-- Study material follows --

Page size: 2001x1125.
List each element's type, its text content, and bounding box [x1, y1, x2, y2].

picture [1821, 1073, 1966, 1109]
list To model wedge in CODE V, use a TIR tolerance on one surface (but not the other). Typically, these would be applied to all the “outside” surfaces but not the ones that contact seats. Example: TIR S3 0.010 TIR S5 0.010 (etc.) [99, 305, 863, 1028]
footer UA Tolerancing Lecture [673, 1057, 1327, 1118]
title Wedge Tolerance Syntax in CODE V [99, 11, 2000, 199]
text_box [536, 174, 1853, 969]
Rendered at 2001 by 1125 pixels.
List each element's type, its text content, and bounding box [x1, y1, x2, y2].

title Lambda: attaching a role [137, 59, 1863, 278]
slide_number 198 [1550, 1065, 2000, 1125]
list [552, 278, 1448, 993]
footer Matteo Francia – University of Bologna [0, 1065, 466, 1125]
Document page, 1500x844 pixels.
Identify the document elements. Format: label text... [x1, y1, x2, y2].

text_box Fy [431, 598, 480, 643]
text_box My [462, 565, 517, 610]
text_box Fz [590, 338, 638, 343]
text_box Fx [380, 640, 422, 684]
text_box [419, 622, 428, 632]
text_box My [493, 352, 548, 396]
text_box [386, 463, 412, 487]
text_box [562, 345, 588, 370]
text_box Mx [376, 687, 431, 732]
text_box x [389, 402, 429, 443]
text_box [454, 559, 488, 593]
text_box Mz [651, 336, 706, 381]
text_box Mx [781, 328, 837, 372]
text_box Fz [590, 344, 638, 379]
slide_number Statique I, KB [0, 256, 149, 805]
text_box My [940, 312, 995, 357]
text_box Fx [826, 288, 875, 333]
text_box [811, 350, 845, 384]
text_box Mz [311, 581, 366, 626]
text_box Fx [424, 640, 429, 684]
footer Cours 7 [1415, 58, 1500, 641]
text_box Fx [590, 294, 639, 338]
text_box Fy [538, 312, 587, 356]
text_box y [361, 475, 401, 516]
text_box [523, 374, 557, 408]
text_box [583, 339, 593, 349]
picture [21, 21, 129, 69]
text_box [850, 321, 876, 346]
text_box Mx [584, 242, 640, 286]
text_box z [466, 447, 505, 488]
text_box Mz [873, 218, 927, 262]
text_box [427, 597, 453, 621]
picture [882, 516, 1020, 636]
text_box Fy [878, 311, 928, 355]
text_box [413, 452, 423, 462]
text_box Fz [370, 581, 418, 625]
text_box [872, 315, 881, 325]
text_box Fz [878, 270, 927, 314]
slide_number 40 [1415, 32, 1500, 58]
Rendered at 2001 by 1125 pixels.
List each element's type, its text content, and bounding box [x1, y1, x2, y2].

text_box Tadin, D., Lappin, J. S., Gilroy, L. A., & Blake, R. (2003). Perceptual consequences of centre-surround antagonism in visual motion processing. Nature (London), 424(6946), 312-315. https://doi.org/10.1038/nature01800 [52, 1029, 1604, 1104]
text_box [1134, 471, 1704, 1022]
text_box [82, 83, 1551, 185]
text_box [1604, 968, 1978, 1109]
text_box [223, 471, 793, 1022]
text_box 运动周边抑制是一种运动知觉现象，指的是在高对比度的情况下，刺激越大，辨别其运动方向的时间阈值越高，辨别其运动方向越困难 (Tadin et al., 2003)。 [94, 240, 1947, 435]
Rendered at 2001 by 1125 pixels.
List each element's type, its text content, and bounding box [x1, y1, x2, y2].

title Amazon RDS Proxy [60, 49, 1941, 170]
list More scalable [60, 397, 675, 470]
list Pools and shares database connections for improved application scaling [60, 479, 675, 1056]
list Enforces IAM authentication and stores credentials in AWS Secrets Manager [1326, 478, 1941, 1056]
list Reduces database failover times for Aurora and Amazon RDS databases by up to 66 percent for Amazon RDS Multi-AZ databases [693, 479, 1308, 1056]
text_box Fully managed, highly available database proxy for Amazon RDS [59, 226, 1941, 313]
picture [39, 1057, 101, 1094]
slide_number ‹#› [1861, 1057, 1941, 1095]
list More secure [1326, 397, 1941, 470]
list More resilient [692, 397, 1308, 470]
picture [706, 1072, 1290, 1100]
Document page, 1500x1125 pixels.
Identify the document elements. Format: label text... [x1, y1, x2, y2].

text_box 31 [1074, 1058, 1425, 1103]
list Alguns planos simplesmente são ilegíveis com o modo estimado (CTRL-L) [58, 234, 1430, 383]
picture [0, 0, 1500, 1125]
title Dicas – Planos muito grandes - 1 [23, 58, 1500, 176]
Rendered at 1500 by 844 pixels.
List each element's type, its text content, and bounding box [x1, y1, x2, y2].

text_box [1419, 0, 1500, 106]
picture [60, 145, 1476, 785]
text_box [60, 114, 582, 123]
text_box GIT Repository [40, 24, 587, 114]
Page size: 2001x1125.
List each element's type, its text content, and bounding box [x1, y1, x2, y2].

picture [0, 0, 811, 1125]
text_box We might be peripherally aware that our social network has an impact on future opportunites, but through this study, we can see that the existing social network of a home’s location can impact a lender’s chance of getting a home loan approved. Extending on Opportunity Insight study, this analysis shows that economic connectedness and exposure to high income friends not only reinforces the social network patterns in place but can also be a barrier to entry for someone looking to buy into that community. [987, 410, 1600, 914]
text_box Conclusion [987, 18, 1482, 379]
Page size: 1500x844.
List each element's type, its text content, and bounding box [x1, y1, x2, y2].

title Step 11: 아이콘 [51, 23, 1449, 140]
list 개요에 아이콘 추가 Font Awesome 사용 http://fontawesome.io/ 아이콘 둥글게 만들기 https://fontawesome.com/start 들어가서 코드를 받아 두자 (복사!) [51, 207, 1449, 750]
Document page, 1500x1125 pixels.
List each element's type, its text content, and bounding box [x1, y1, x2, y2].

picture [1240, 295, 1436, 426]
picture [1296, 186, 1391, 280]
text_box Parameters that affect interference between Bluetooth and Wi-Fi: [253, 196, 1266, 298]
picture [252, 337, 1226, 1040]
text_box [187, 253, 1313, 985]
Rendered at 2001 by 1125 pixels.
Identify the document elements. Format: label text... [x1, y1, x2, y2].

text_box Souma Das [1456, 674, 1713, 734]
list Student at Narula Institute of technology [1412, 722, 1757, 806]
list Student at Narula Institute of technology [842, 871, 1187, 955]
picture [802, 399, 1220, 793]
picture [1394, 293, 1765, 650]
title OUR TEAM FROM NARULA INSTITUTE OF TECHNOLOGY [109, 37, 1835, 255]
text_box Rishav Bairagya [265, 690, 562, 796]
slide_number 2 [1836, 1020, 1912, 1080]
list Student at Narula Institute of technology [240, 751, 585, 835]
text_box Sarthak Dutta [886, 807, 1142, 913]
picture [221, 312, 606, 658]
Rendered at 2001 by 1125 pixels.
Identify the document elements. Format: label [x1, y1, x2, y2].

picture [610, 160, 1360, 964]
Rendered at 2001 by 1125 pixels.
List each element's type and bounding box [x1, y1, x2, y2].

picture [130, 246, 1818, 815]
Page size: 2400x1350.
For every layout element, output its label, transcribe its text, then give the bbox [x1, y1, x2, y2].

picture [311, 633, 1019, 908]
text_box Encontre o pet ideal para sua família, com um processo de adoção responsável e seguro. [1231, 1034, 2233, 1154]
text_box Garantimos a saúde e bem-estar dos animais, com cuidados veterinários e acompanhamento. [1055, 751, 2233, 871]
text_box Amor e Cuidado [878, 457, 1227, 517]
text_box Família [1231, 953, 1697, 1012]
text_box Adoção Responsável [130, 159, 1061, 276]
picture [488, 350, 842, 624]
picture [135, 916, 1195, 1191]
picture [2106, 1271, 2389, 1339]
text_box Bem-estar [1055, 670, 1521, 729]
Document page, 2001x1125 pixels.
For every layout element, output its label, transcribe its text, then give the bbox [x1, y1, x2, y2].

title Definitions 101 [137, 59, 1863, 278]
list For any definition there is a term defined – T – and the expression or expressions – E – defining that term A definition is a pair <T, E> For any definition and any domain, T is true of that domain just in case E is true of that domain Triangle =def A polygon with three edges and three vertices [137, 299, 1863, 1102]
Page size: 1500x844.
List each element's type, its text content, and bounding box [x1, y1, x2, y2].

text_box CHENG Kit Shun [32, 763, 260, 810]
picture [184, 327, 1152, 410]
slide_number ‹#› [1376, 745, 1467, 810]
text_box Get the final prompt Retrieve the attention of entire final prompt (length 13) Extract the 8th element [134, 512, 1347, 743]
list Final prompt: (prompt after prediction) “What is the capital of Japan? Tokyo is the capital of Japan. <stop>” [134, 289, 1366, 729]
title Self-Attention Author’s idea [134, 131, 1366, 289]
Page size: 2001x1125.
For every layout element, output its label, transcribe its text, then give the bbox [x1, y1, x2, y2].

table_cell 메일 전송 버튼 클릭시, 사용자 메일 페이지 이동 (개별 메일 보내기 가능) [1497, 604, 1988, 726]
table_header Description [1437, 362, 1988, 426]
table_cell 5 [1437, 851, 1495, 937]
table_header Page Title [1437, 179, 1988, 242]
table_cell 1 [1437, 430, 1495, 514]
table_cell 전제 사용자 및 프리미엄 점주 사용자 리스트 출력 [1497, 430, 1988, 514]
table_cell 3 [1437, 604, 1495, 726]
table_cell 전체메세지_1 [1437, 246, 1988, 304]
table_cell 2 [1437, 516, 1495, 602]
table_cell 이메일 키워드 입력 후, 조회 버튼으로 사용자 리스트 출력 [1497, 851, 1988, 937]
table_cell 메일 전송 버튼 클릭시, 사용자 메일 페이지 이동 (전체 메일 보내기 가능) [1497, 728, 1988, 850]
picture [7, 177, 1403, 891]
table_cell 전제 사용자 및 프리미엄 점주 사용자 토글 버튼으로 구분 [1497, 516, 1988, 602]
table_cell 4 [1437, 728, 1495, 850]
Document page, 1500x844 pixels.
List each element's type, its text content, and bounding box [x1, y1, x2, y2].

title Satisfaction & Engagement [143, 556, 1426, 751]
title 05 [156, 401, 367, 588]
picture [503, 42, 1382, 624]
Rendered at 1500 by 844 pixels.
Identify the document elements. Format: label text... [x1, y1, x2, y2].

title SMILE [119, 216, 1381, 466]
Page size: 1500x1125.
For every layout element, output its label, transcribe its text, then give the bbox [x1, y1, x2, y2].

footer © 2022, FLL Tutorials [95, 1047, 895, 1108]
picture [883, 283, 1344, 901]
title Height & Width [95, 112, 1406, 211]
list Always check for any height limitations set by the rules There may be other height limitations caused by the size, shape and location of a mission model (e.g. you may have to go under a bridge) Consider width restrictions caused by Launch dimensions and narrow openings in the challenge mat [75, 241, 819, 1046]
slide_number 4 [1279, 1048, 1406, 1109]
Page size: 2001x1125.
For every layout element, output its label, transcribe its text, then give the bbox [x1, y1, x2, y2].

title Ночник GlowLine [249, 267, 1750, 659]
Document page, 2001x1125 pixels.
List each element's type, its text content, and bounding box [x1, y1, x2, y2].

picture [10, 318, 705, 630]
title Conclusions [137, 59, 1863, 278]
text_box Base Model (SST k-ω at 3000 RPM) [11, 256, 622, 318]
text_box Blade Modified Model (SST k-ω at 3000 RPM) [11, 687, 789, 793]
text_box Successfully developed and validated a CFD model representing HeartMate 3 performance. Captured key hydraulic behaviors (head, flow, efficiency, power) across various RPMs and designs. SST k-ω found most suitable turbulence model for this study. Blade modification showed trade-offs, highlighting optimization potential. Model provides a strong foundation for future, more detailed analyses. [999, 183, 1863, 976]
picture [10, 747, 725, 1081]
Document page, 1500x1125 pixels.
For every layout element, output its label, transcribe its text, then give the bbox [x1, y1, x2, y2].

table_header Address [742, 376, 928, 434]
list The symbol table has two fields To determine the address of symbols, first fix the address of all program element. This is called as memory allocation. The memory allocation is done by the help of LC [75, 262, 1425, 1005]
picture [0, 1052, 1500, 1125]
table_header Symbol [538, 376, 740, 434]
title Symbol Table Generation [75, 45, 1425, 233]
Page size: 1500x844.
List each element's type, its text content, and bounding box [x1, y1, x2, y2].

-- Study material concluded --

Your objective:
Please reply with an exact copy of the lines above, starting at the first and ending at the line that holds "text_box [386, 463, 412, 487]".

Reply to the task:
Page size: 2001x1125.
List each element's type, its text content, and bounding box [x1, y1, x2, y2].

picture [1821, 1073, 1966, 1109]
list To model wedge in CODE V, use a TIR tolerance on one surface (but not the other). Typically, these would be applied to all the “outside” surfaces but not the ones that contact seats. Example: TIR S3 0.010 TIR S5 0.010 (etc.) [99, 305, 863, 1028]
footer UA Tolerancing Lecture [673, 1057, 1327, 1118]
title Wedge Tolerance Syntax in CODE V [99, 11, 2000, 199]
text_box [536, 174, 1853, 969]
Rendered at 2001 by 1125 pixels.
List each element's type, its text content, and bounding box [x1, y1, x2, y2].

title Lambda: attaching a role [137, 59, 1863, 278]
slide_number 198 [1550, 1065, 2000, 1125]
list [552, 278, 1448, 993]
footer Matteo Francia – University of Bologna [0, 1065, 466, 1125]
Document page, 1500x844 pixels.
Identify the document elements. Format: label text... [x1, y1, x2, y2].

text_box Fy [431, 598, 480, 643]
text_box My [462, 565, 517, 610]
text_box Fz [590, 338, 638, 343]
text_box Fx [380, 640, 422, 684]
text_box [419, 622, 428, 632]
text_box My [493, 352, 548, 396]
text_box [386, 463, 412, 487]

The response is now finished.